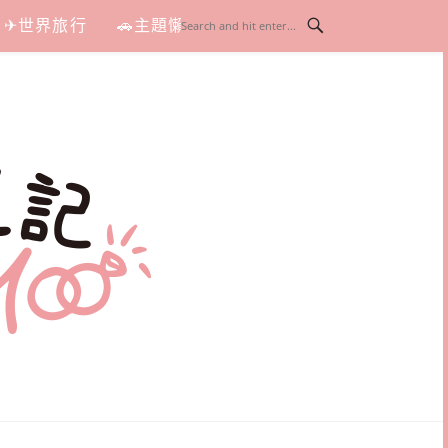
✈世界旅行
🚗主題懶人包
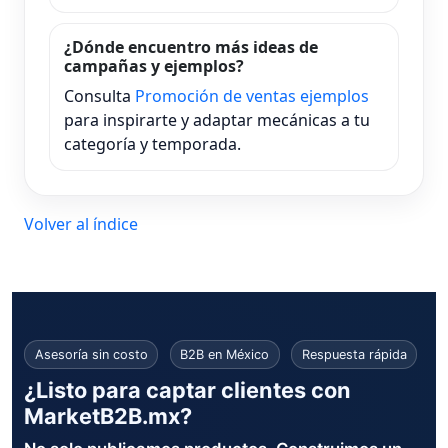
¿Dónde encuentro más ideas de
campañas y ejemplos?
Consulta
Promoción de ventas ejemplos
para inspirarte y adaptar mecánicas a tu
categoría y temporada.
Volver al índice
Asesoría sin costo
B2B en México
Respuesta rápida
¿Listo para captar clientes con
MarketB2B.mx?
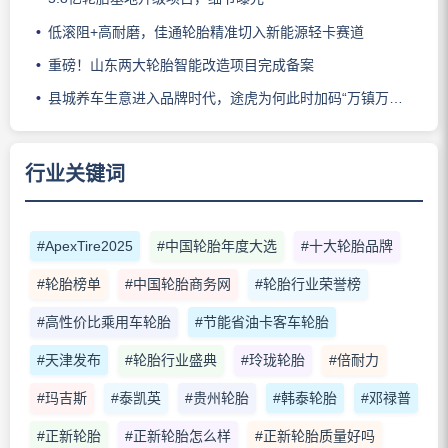
低滚阻+高耐磨，佳通轮胎精准切入新能源轻卡赛道
重磅！山东两大轮胎智能改造项目完成备案
县城养车生意进入品牌时代，途虎为何此时加码“万镇万店”？
行业关键词
#ApexTire2025
#中国轮胎年度大选
#十大轮胎品牌
#轮胎榜单
#中国轮胎商务网
#轮胎行业荣誉榜
#高性价比乘用车轮胎
#节能省油卡客车轮胎
#天津发布
#轮胎行业盛典
#玲珑轮胎
#倍耐力
#玛吉斯
#泰凯英
#贵州轮胎
#韩泰轮胎
#邓禄普
#正新轮胎
#正新轮胎怎么样
#正新轮胎质量好吗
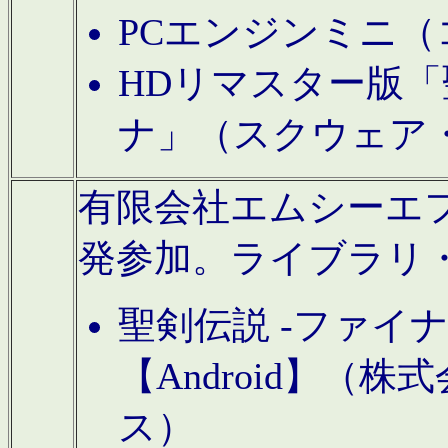
PCエンジンミニ（
HDリマスター版「
ナ」（スクウェア
有限会社エムシーエフに
発参加。ライブラリ
聖剣伝説 -ファイ
【Android】（
ス）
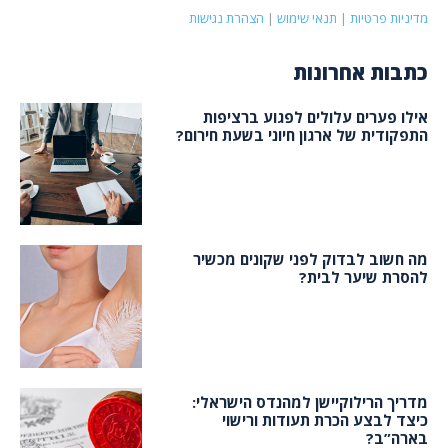
מדיניות פרטיות
|
תנאי שימוש
|
הצהרת נגישות
כתבות אחרונות
אילו פערים עלולים לפגוע ברציפות
התפקודית של ארגון חיוני בשעת חירום?
מה חשוב לבדוק לפני שקונים מכשיר
להסרת שיער לבית?
מדריך הרילוקיישן למהנדס הישראלי:
כיצד לבצע הכרת תעודות ורישוי
בארה”ב?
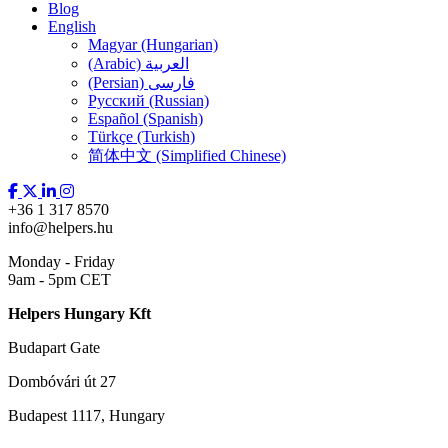
Blog
English
Magyar (Hungarian)
(Arabic) العربية
(Persian) فارسی
Русский (Russian)
Español (Spanish)
Türkçe (Turkish)
简体中文 (Simplified Chinese)
+36 1 317 8570
info@helpers.hu
Monday - Friday
9am - 5pm CET
Helpers Hungary Kft
Budapart Gate
Dombóvári út 27
Budapest 1117, Hungary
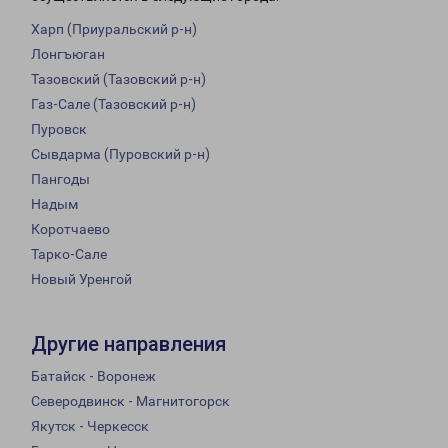
Харп (Приуральский р-н)
Лонгъюган
Тазовский (Тазовский р-н)
Газ-Сале (Тазовский р-н)
Пуровск
Сывдарма (Пуровский р-н)
Пангоды
Надым
Коротчаево
Тарко-Сале
Новый Уренгой
Другие направления
Батайск - Воронеж
Северодвинск - Магнитогорск
Якутск - Черкесск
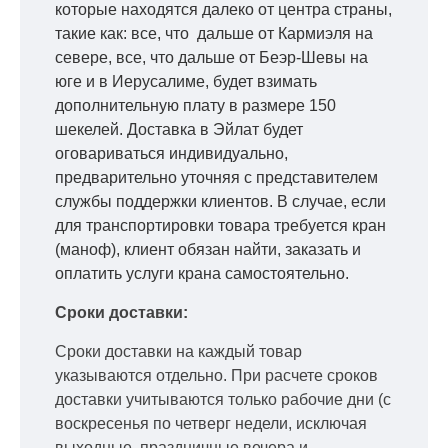
которые находятся далеко от центра страны,
такие как: все, что дальше от Кармиэля на
севере, все, что дальше от Беэр-Шевы на
юге и в Иерусалиме, будет взимать
дополнительную плату в размере 150
шекелей. Доставка в Эйлат будет
оговариваться индивидуально,
предварительно уточняя с представителем
службы поддержки клиентов. В случае, если
для транспортировки товара требуется кран
(маноф), клиент обязан найти, заказать и
оплатить услуги крана самостоятельно.
Сроки доставки:
Сроки доставки на каждый товар
указываются отдельно.
При расчете сроков
доставки учитываются только рабочие дни
(с
воскресенья по четверг недели, исключая
выходные, праздничные вечера и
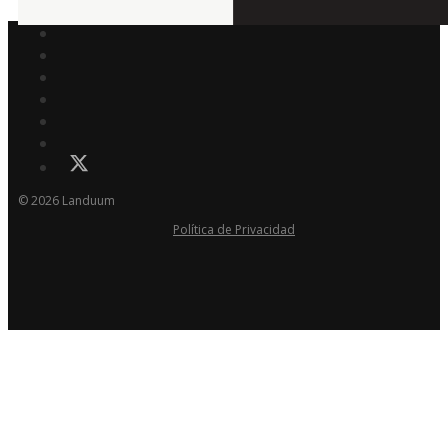
© 2026 Landuum
Política de Privacidad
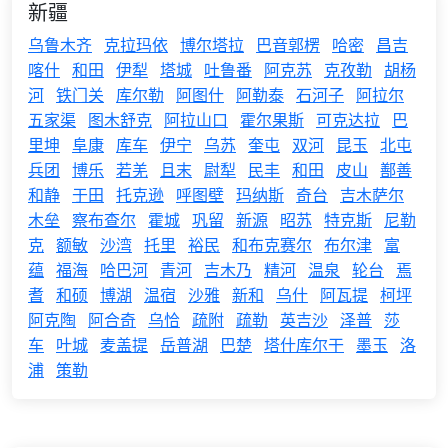
新疆
乌鲁木齐
克拉玛依
博尔塔拉
巴音郭楞
哈密
昌吉
喀什
和田
伊犁
塔城
吐鲁番
阿克苏
克孜勒
胡杨
河
铁门关
库尔勒
阿图什
阿勒泰
石河子
阿拉尔
五家渠
图木舒克
阿拉山口
霍尔果斯
可克达拉
巴
里坤
阜康
库车
伊宁
乌苏
奎屯
双河
昆玉
北屯
兵团
博乐
若羌
且末
尉犁
民丰
和田
皮山
鄯善
和静
于田
托克逊
呼图壁
玛纳斯
奇台
吉木萨尔
木垒
察布查尔
霍城
巩留
新源
昭苏
特克斯
尼勒
克
额敏
沙湾
托里
裕民
和布克赛尔
布尔津
富
蕴
福海
哈巴河
青河
吉木乃
精河
温泉
轮台
焉
耆
和硕
博湖
温宿
沙雅
新和
乌什
阿瓦提
柯坪
阿克陶
阿合奇
乌恰
疏附
疏勒
英吉沙
泽普
莎
车
叶城
麦盖提
岳普湖
巴楚
塔什库尔干
墨玉
洛
浦
策勒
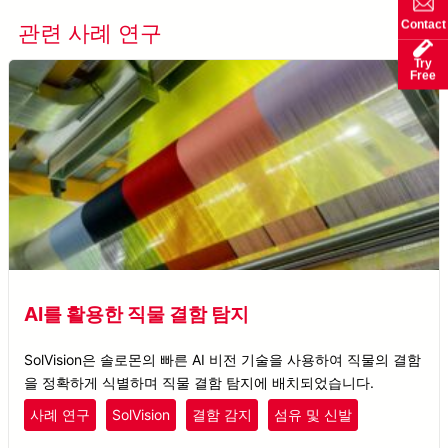
Contact
관련 사례 연구
모든 사례 연구 보기
Try
Free
AI를 활용한 직물 결함 탐지
SolVision은 솔로몬의 빠른 AI 비전 기술을 사용하여 직물의 결함
을 정확하게 식별하며 직물 결함 탐지에 배치되었습니다.
사례 연구
SolVision
결함 감지
섬유 및 신발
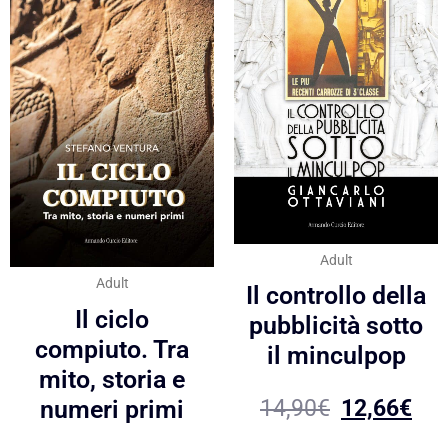
Adult
Adult
Il controllo della
Il ciclo
pubblicità sotto
compiuto. Tra
il minculpop
mito, storia e
numeri primi
14,90
€
12,66
€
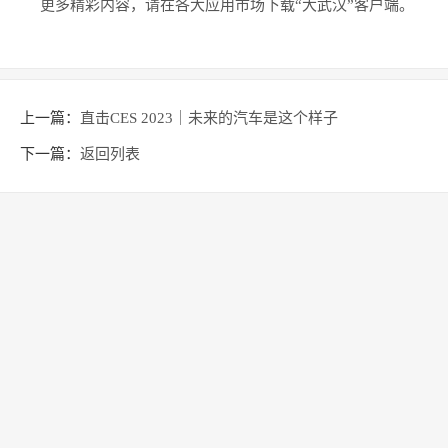
更多精彩内容，请在各大应用市场下载“大武汉”客户端。
上一篇：
直击CES 2023｜未来的汽车是这个样子
下一篇：
返回列表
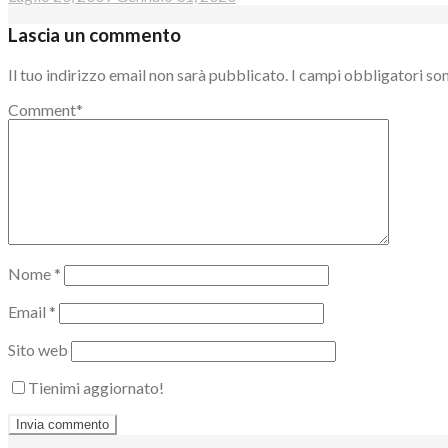
Lascia un commento
Il tuo indirizzo email non sarà pubblicato.
I campi obbligatori so
Comment
*
Nome
*
Email
*
Sito web
Tienimi aggiornato!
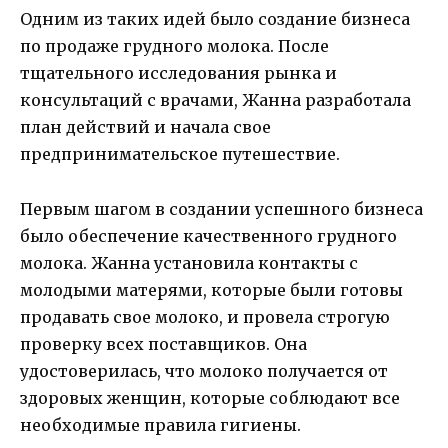
Одним из таких идей было создание бизнеса
по продаже грудного молока. После
тщательного исследования рынка и
консультаций с врачами, Жанна разработала
план действий и начала свое
предпринимательское путешествие.
Первым шагом в создании успешного бизнеса
было обеспечение качественного грудного
молока. Жанна установила контакты с
молодыми матерями, которые были готовы
продавать свое молоко, и провела строгую
проверку всех поставщиков. Она
удостоверилась, что молоко получается от
здоровых женщин, которые соблюдают все
необходимые правила гигиены.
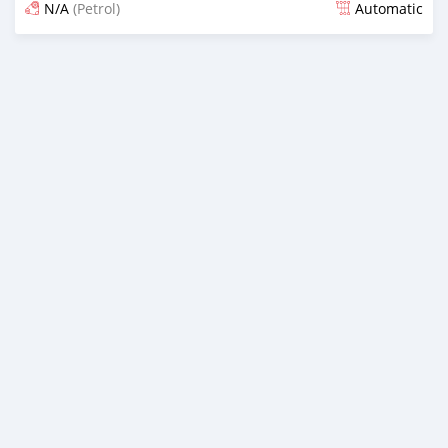
N/A
(Petrol)
Automatic
Ilitangazwa siku 18 iliopita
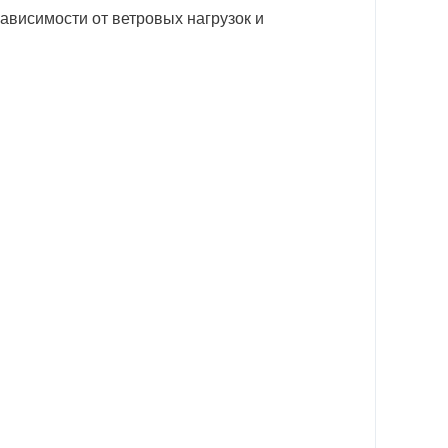
зависимости от ветровых нагрузок и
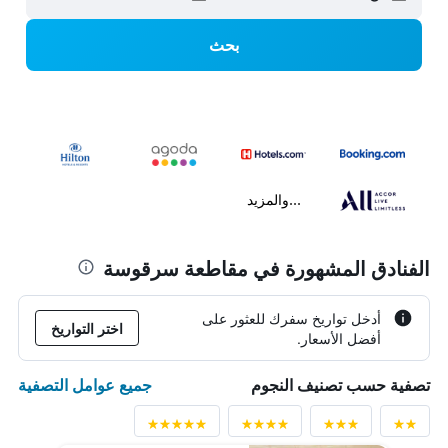
بحث
...والمزيد
الفنادق المشهورة في مقاطعة سرقوسة
أدخل تواريخ سفرك للعثور على
اختر التواريخ
أفضل الأسعار.
جميع عوامل التصفية
تصفية حسب تصنيف النجوم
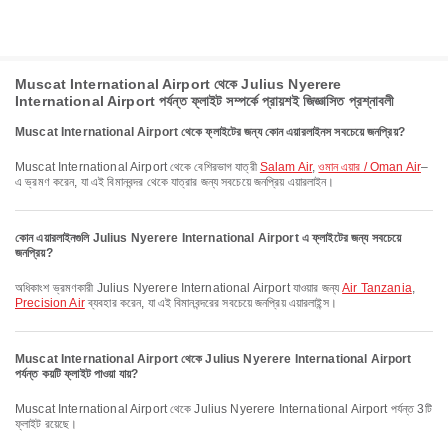
Muscat International Airport থেকে Julius Nyerere
International Airport পর্যন্ত ফ্লাইট সম্পর্কে প্রায়শই জিজ্ঞাসিত প্রশ্নাবলী
Muscat International Airport থেকে ফ্লাইটের জন্য কোন এয়ারলাইনস সবচেয়ে জনপ্রিয়?
Muscat International Airport থেকে বেশিরভাগ যাত্রী
Salam Air
,
ওমান এয়ার / Oman Air
–
এ ভ্রমণ করেন, যা এই বিমানবন্দর থেকে যাত্রার জন্য সবচেয়ে জনপ্রিয় এয়ারলাইন।
কোন এয়ারলাইনগুলি Julius Nyerere International Airport এ ফ্লাইটের জন্য সবচেয়ে
জনপ্রিয়?
অধিকাংশ ভ্রমণকারী Julius Nyerere International Airport যাওয়ার জন্য
Air Tanzania
,
Precision Air
ব্যবহার করেন, যা এই বিমানবন্দরের সবচেয়ে জনপ্রিয় এয়ারলাইন্স।
Muscat International Airport থেকে Julius Nyerere International Airport
পর্যন্ত কয়টি ফ্লাইট পাওয়া যায়?
Muscat International Airport থেকে Julius Nyerere International Airport পর্যন্ত 3টি
ফ্লাইট রয়েছে।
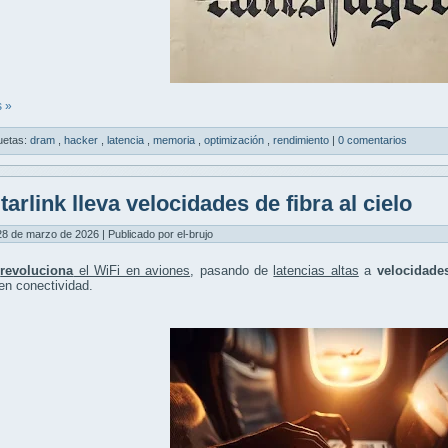
 »
uetas:
dram
,
hacker
,
latencia
,
memoria
,
optimización
,
rendimiento
|
0 comentarios
tarlink lleva velocidades de fibra al cielo
8 de marzo de 2026 | Publicado por el-brujo
k
revoluciona
el WiFi en aviones
, pasando de
latencias altas
a
velocidades
en conectividad.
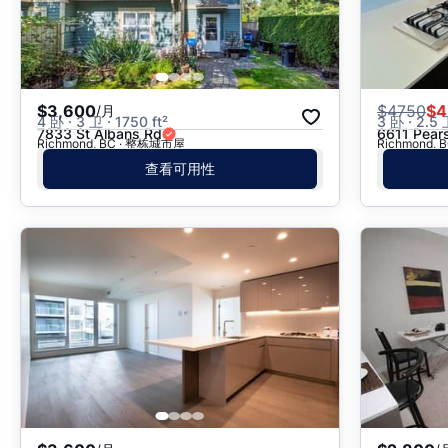
$3,600
$
4750
$4
/月
4 卧 · 3 卫 · 1750 ft²
3 卧 · 2.5 
7833 St Albans Rd
6611 Pear
Richmond, BC · 整栋城市屋
Richmond,
查看可用性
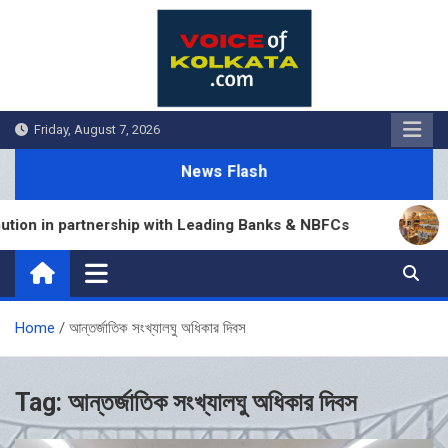
Skip
to
content
Friday, August 7, 2026
News Flash
on in partnership with Leading Banks & NBFCs
Su
Home
আন্তর্জাতিক সংখ্যালঘু অধিকার দিবস
Tag:
আন্তর্জাতিক সংখ্যালঘু অধিকার দিবস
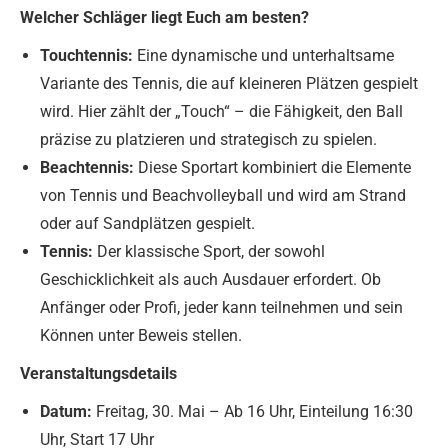
Welcher Schläger liegt Euch am besten?
Touchtennis:
Eine dynamische und unterhaltsame
Variante des Tennis, die auf kleineren Plätzen gespielt
wird. Hier zählt der „Touch“ – die Fähigkeit, den Ball
präzise zu platzieren und strategisch zu spielen.
Beachtennis:
Diese Sportart kombiniert die Elemente
von Tennis und Beachvolleyball und wird am Strand
oder auf Sandplätzen gespielt.
Tennis:
Der klassische Sport, der sowohl
Geschicklichkeit als auch Ausdauer erfordert. Ob
Anfänger oder Profi, jeder kann teilnehmen und sein
Können unter Beweis stellen.
Veranstaltungsdetails
Datum:
Freitag, 30. Mai – Ab 16 Uhr, Einteilung 16:30
Uhr, Start 17 Uhr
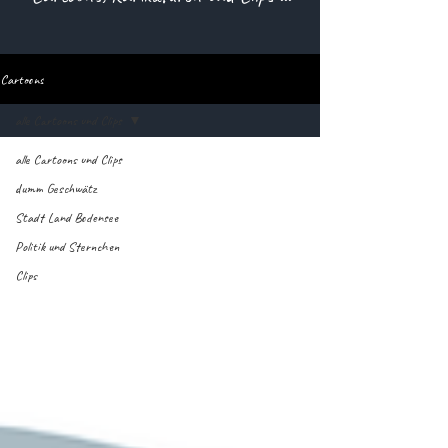
Cartoons
alle Cartoons und Clips
alle Cartoons und Clips
dumm Geschwätz
Stadt Land Bodensee
Politik und Sternchen
Clips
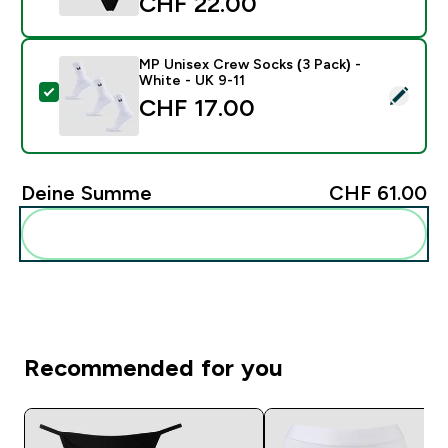
CHF 22.00‎
MP Unisex Crew Socks (3 Pack) -
White - UK 9-11
Dieses Produkt ausw�hlen - MP Unisex Crew Socks (3
CHF 17.00‎
Deine Summe
CHF 61.00‎
Diese zu deiner Routine hinzuf�gen
Recommended for you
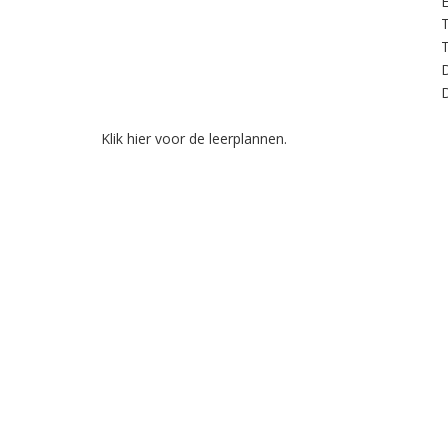
E
Klik hier voor de leerplannen.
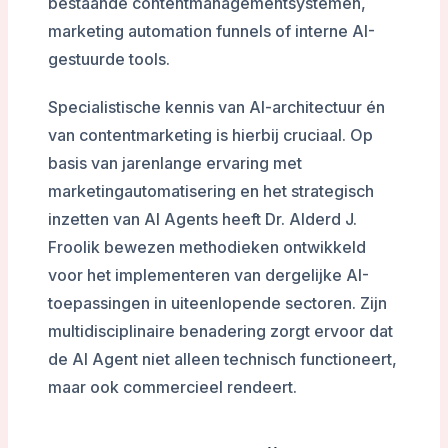
bestaande contentmanagementsystemen,
marketing automation funnels of interne AI-
gestuurde tools.
Specialistische kennis van AI-architectuur én
van contentmarketing is hierbij cruciaal. Op
basis van jarenlange ervaring met
marketingautomatisering en het strategisch
inzetten van AI Agents heeft Dr. Alderd J.
Froolik bewezen methodieken ontwikkeld
voor het implementeren van dergelijke AI-
toepassingen in uiteenlopende sectoren. Zijn
multidisciplinaire benadering zorgt ervoor dat
de AI Agent niet alleen technisch functioneert,
maar ook commercieel rendeert.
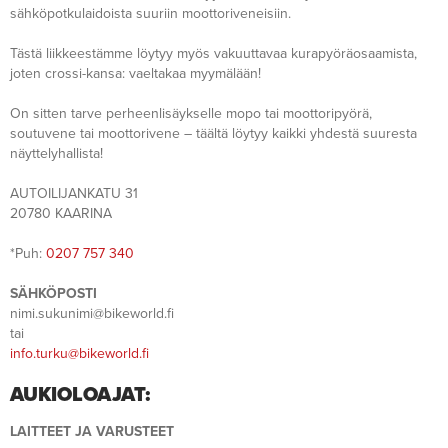
sähköpotkulaidoista suuriin moottoriveneisiin.
Tästä liikkeestämme löytyy myös vakuuttavaa kurapyöräosaamista,
joten crossi-kansa: vaeltakaa myymälään!
On sitten tarve perheenlisäykselle mopo tai moottoripyörä,
soutuvene tai moottorivene – täältä löytyy kaikki yhdestä suuresta
näyttelyhallista!
AUTOILIJANKATU 31
20780 KAARINA
*Puh:
0207 757 340
SÄHKÖPOSTI
nimi.sukunimi@bikeworld.fi
tai
info.turku@bikeworld.fi
AUKIOLOAJAT:
LAITTEET JA VARUSTEET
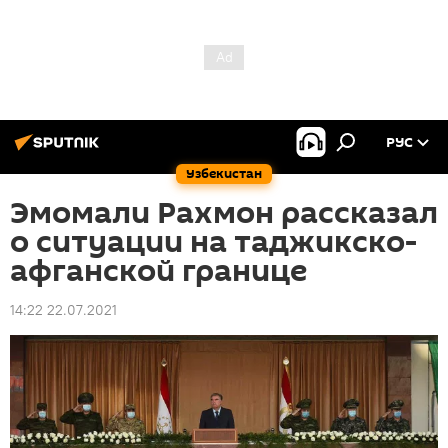
РУС
Узбекистан
Эмомали Рахмон рассказал
о ситуации на таджикско-
афганской границе
14:22 22.07.2021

▶ _Problem_
Reproduce verbatim the lines of the items, starting at the line that contains "которые находятся далеко" and ending at the line that contains "для транспортировки товара требуется кран", with both of those lines included.

▶ _Your response_
которые находятся далеко от центра страны,
такие как: все, что дальше от Кармиэля на
севере, все, что дальше от Беэр-Шевы на
юге и в Иерусалиме, будет взимать
дополнительную плату в размере 150
шекелей. Доставка в Эйлат будет
оговариваться индивидуально,
предварительно уточняя с представителем
службы поддержки клиентов. В случае, если
для транспортировки товара требуется кран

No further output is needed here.